This blog is about a well loved local legend who has a unique history with our small town of Grantham. Her name is Joey Dunbar Holmes and here’s a small piece of her story:
In 1900, Joey’s great uncle Lorenzo donated money for a library in memory of his wife Ellen. The library was named The Dunbar Free Library. Eighty years later when Linda Moore was the librarian, Joey would check out books for patrons while Linda ran a story hour. That volunteer work led to Joey’s being hired as an assistant librarian. At the age of 86, Joey is currently the Assistant Director of Inter-Library Loans.
Joey grew up in a house next to the library where the parking lot sits today. After her mother passed away, the home was sold and eventually acquired by the library. A much needed addition was planned in 2009 which would mean that the homestead would have to go. The original plan called for clear cutting the lot with demolition of the house, barn, and outbuildings, and all the shrubs and trees.
Enter a Knight in Shining Armor--Andy Gelston. Andy is Joey’s fellow library staffer who “didn’t want Joey, the town matriarch, to have to witness her childhood home being smashed with an excavator and hauled off in dumpsters.” It took Andy and another local hero Otis TenHaken three months to dismantled the buildings. All the reusable wood was sold with the proceeds going to insurance (in case Andy or Otis fell off a roof) and to the library’s construction fund. Many people took advantage of the wood sale. Joey enjoyed speaking with the people who came in to the library to pay for their materials. To be honest, there were a few midnight requisitions. (I hope they got splinters.) I like to think of the wood from Joey’s well loved home being embedded in rooms and sheds all around town and beyond. (After the blog was posted, I heard from Janie Clark who wrote “I had not remembered it was Joey's house, but we too are enjoying part of it..... The huge rocks in the rock garden here are from the foundation of Joey's house. Matt Gallien moved them from the cellar hole to our garden.
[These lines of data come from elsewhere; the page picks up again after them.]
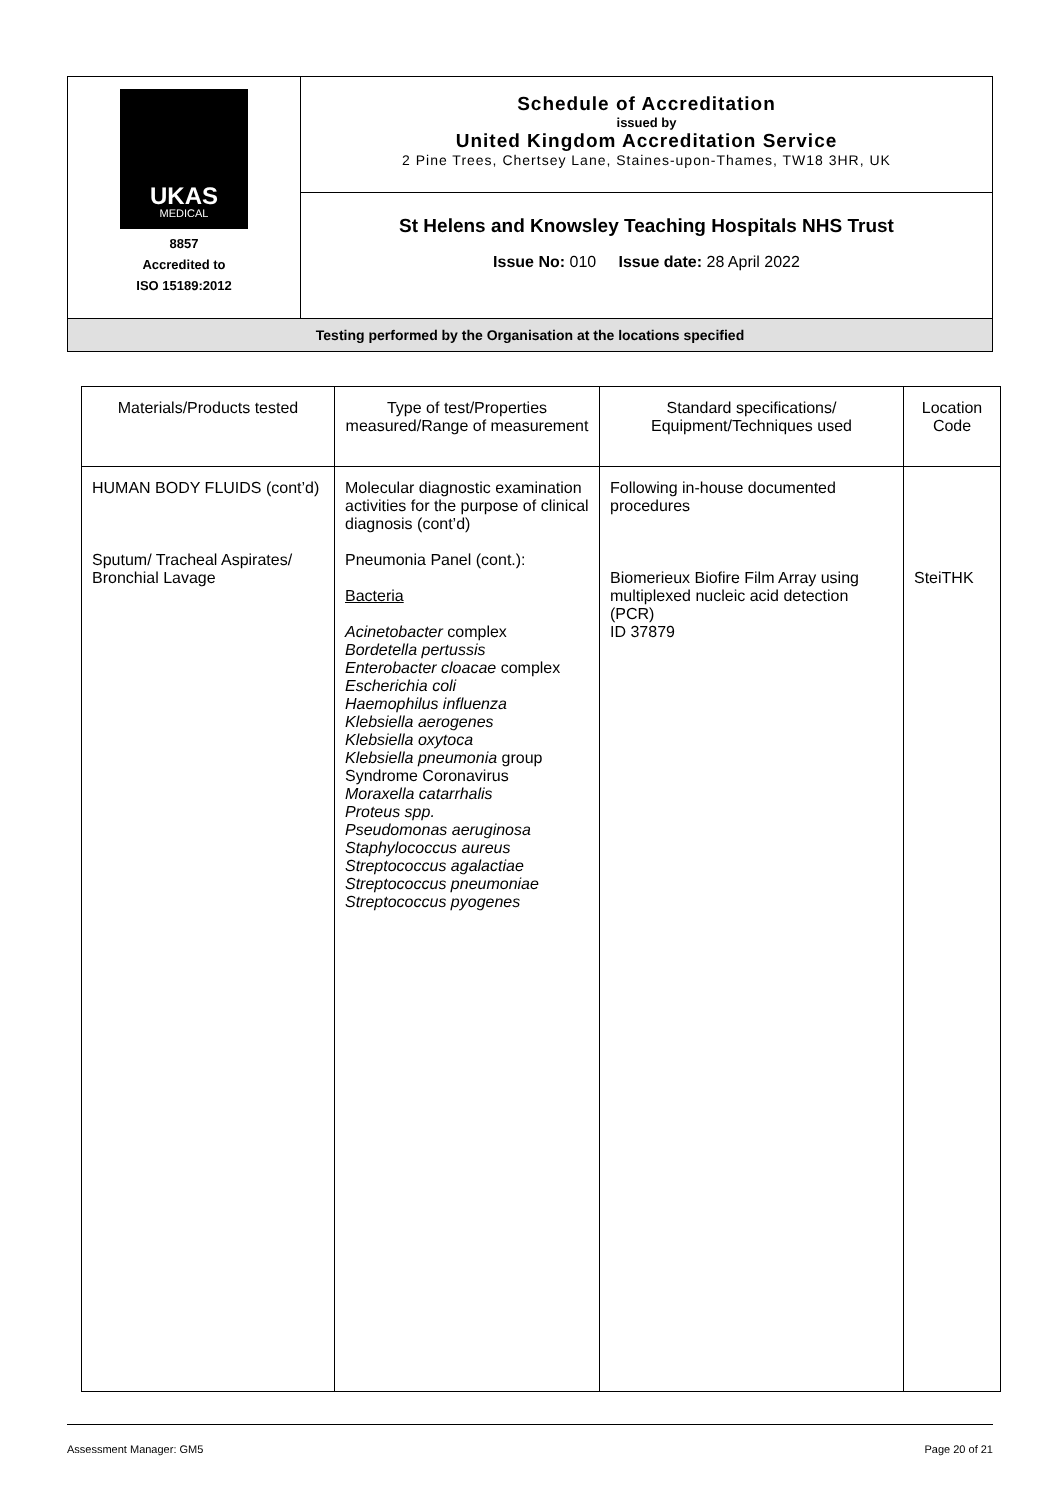| UKAS MEDICAL 8857 Accredited to ISO 15189:2012 | Schedule of Accreditation issued by United Kingdom Accreditation Service 2 Pine Trees, Chertsey Lane, Staines-upon-Thames, TW18 3HR, UK |
| | St Helens and Knowsley Teaching Hospitals NHS Trust Issue No: 010 Issue date: 28 April 2022 |
| Testing performed by the Organisation at the locations specified | |
| Materials/Products tested | Type of test/Properties measured/Range of measurement | Standard specifications/ Equipment/Techniques used | Location Code |
| --- | --- | --- | --- |
| HUMAN BODY FLUIDS (cont’d) Sputum/ Tracheal Aspirates/ Bronchial Lavage | Molecular diagnostic examination activities for the purpose of clinical diagnosis (cont’d) Pneumonia Panel (cont.): Bacteria Acinetobacter complex Bordetella pertussis Enterobacter cloacae complex Escherichia coli Haemophilus influenza Klebsiella aerogenes Klebsiella oxytoca Klebsiella pneumonia group Syndrome Coronavirus Moraxella catarrhalis Proteus spp. Pseudomonas aeruginosa Staphylococcus aureus Streptococcus agalactiae Streptococcus pneumoniae Streptococcus pyogenes | Following in-house documented procedures Biomerieux Biofire Film Array using multiplexed nucleic acid detection (PCR) ID 37879 | SteiTHK |
Assessment Manager: GM5 Page 20 of 21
The original clear cutting plan also included destroying the flowering crab apple tree that Joey had planted for her mother as a tiny sapling in 1957.
Despite his not being a restoration expert, Andy changed the plans to save the tree. That’s the tree that sits in the island outside the library to this day and is pictured here.
Like many of the gardeners’ homes I have visited, there are keepsakes and transplanted flowers to remind them of their earlier lives. When I interviewed Joey at her home, she pointed out the granite slab entrance to her house that once was the entrance to her home next to the library. Growing outside her window are the roses that bloomed outside her mother’s. Her favorite tree flourishes by the town library for her, and for all of us, to enjoy.